**DATASET CONTENT**

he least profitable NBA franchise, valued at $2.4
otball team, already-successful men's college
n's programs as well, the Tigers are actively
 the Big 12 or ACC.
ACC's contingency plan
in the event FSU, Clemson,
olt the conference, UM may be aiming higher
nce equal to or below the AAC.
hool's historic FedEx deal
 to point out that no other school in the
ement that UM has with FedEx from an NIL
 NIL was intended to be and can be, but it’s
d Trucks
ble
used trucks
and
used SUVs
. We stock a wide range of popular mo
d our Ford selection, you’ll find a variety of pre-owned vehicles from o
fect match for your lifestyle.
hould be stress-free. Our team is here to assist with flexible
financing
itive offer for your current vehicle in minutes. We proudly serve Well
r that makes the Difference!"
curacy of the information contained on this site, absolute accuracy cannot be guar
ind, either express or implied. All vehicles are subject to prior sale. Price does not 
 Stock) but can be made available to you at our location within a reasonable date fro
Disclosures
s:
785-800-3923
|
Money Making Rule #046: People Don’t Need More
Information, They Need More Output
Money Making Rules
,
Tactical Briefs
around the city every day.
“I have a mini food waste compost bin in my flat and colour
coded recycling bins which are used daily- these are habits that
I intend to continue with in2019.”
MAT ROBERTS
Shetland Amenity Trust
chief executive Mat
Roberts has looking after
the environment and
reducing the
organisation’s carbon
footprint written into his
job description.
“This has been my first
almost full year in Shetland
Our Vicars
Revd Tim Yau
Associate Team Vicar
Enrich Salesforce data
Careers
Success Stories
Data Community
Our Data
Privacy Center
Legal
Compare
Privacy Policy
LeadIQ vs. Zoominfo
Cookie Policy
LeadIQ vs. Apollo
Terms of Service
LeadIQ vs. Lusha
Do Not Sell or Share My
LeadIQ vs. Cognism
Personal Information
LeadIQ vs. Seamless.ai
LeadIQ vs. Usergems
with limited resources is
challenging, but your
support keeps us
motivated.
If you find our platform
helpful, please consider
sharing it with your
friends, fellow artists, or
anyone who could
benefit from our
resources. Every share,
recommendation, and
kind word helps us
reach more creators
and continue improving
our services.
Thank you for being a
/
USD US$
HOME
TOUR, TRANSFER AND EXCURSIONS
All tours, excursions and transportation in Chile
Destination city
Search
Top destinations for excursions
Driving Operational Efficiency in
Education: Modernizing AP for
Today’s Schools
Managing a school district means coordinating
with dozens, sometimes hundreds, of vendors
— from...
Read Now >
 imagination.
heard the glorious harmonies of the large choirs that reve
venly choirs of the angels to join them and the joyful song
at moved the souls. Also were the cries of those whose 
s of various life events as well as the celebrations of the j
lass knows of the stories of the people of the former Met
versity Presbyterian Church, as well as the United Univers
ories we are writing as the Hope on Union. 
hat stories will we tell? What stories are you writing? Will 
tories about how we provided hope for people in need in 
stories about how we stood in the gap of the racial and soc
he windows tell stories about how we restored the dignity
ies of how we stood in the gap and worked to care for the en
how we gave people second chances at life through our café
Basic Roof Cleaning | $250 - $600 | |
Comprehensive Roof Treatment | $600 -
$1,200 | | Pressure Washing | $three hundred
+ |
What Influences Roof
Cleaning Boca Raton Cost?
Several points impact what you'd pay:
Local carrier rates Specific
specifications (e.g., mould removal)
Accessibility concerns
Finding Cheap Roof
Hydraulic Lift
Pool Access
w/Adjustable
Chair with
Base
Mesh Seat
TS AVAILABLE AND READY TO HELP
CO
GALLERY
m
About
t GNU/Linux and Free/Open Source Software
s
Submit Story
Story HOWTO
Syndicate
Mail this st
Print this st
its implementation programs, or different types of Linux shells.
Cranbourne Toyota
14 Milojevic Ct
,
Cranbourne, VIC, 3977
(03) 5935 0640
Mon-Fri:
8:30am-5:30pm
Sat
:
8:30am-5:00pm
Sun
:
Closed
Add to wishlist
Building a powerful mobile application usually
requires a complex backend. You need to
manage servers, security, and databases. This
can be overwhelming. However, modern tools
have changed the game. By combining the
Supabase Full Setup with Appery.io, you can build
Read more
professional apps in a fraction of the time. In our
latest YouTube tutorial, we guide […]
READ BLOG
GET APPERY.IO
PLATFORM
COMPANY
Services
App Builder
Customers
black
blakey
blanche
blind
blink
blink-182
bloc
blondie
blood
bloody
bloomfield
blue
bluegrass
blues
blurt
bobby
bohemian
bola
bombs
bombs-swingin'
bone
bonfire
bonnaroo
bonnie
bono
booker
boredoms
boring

**BRIEF**
Render every line of text from all the items above as a JSON list of strings, one string per line, leaving out any blank lines.

**RESPONSE AREA**
[
  "he least profitable NBA franchise, valued at $2.4",
  "otball team, already-successful men's college",
  "n's programs as well, the Tigers are actively",
  " the Big 12 or ACC.",
  "ACC's contingency plan",
  "in the event FSU, Clemson,",
  "olt the conference, UM may be aiming higher",
  "nce equal to or below the AAC.",
  "hool's historic FedEx deal",
  " to point out that no other school in the",
  "ement that UM has with FedEx from an NIL",
  " NIL was intended to be and can be, but it’s",
  "d Trucks",
  "ble",
  "used trucks",
  "and",
  "used SUVs",
  ". We stock a wide range of popular mo",
  "d our Ford selection, you’ll find a variety of pre-owned vehicles from o",
  "fect match for your lifestyle.",
  "hould be stress-free. Our team is here to assist with flexible",
  "financing",
  "itive offer for your current vehicle in minutes. We proudly serve Well",
  "r that makes the Difference!\"",
  "curacy of the information contained on this site, absolute accuracy cannot be guar",
  "ind, either express or implied. All vehicles are subject to prior sale. Price does not ",
  " Stock) but can be made available to you at our location within a reasonable date fro",
  "Disclosures",
  "s:",
  "785-800-3923",
  "|",
  "Money Making Rule #046: People Don’t Need More",
  "Information, They Need More Output",
  "Money Making Rules",
  ",",
  "Tactical Briefs",
  "around the city every day.",
  "“I have a mini food waste compost bin in my flat and colour",
  "coded recycling bins which are used daily- these are habits that",
  "I intend to continue with in2019.”",
  "MAT ROBERTS",
  "Shetland Amenity Trust",
  "chief executive Mat",
  "Roberts has looking after",
  "the environment and",
  "reducing the",
  "organisation’s carbon",
  "footprint written into his",
  "job description.",
  "“This has been my first",
  "almost full year in Shetland",
  "Our Vicars",
  "Revd Tim Yau",
  "Associate Team Vicar",
  "Enrich Salesforce data",
  "Careers",
  "Success Stories",
  "Data Community",
  "Our Data",
  "Privacy Center",
  "Legal",
  "Compare",
  "Privacy Policy",
  "LeadIQ vs. Zoominfo",
  "Cookie Policy",
  "LeadIQ vs. Apollo",
  "Terms of Service",
  "LeadIQ vs. Lusha",
  "Do Not Sell or Share My",
  "LeadIQ vs. Cognism",
  "Personal Information",
  "LeadIQ vs. Seamless.ai",
  "LeadIQ vs. Usergems",
  "with limited resources is",
  "challenging, but your",
  "support keeps us",
  "motivated.",
  "If you find our platform",
  "helpful, please consider",
  "sharing it with your",
  "friends, fellow artists, or",
  "anyone who could",
  "benefit from our",
  "resources. Every share,",
  "recommendation, and",
  "kind word helps us",
  "reach more creators",
  "and continue improving",
  "our services.",
  "Thank you for being a",
  "/",
  "USD US$",
  "HOME",
  "TOUR, TRANSFER AND EXCURSIONS",
  "All tours, excursions and transportation in Chile",
  "Destination city",
  "Search",
  "Top destinations for excursions",
  "Driving Operational Efficiency in",
  "Education: Modernizing AP for",
  "Today’s Schools",
  "Managing a school district means coordinating",
  "with dozens, sometimes hundreds, of vendors",
  "— from...",
  "Read Now >",
  " imagination.",
  "heard the glorious harmonies of the large choirs that reve",
  "venly choirs of the angels to join them and the joyful song",
  "at moved the souls. Also were the cries of those whose ",
  "s of various life events as well as the celebrations of the j",
  "lass knows of the stories of the people of the former Met",
  "versity Presbyterian Church, as well as the United Univers",
  "ories we are writing as the Hope on Union. ",
  "hat stories will we tell? What stories are you writing? Will ",
  "tories about how we provided hope for people in need in ",
  "stories about how we stood in the gap of the racial and soc",
  "he windows tell stories about how we restored the dignity",
  "ies of how we stood in the gap and worked to care for the en",
  "how we gave people second chances at life through our café",
  "Basic Roof Cleaning | $250 - $600 | |",
  "Comprehensive Roof Treatment | $600 -",
  "$1,200 | | Pressure Washing | $three hundred",
  "+ |",
  "What Influences Roof",
  "Cleaning Boca Raton Cost?",
  "Several points impact what you'd pay:",
  "Local carrier rates Specific",
  "specifications (e.g., mould removal)",
  "Accessibility concerns",
  "Finding Cheap Roof",
  "Hydraulic Lift",
  "Pool Access",
  "w/Adjustable",
  "Chair with",
  "Base",
  "Mesh Seat",
  "TS AVAILABLE AND READY TO HELP",
  "CO",
  "GALLERY",
  "m",
  "About",
  "t GNU/Linux and Free/Open Source Software",
  "s",
  "Submit Story",
  "Story HOWTO",
  "Syndicate",
  "Mail this st",
  "Print this st",
  "its implementation programs, or different types of Linux shells.",
  "Cranbourne Toyota",
  "14 Milojevic Ct",
  ",",
  "Cranbourne, VIC, 3977",
  "(03) 5935 0640",
  "Mon-Fri:",
  "8:30am-5:30pm",
  "Sat",
  ":",
  "8:30am-5:00pm",
  "Sun",
  ":",
  "Closed",
  "Add to wishlist",
  "Building a powerful mobile application usually",
  "requires a complex backend. You need to",
  "manage servers, security, and databases. This",
  "can be overwhelming. However, modern tools",
  "have changed the game. By combining the",
  "Supabase Full Setup with Appery.io, you can build",
  "Read more",
  "professional apps in a fraction of the time. In our",
  "latest YouTube tutorial, we guide […]",
  "READ BLOG",
  "GET APPERY.IO",
  "PLATFORM",
  "COMPANY",
  "Services",
  "App Builder",
  "Customers",
  "black",
  "blakey",
  "blanche",
  "blind",
  "blink",
  "blink-182",
  "bloc",
  "blondie",
  "blood",
  "bloody",
  "bloomfield",
  "blue",
  "bluegrass",
  "blues",
  "blurt",
  "bobby",
  "bohemian",
  "bola",
  "bombs",
  "bombs-swingin'",
  "bone",
  "bonfire",
  "bonnaroo",
  "bonnie",
  "bono",
  "booker",
  "boredoms",
  "boring"
]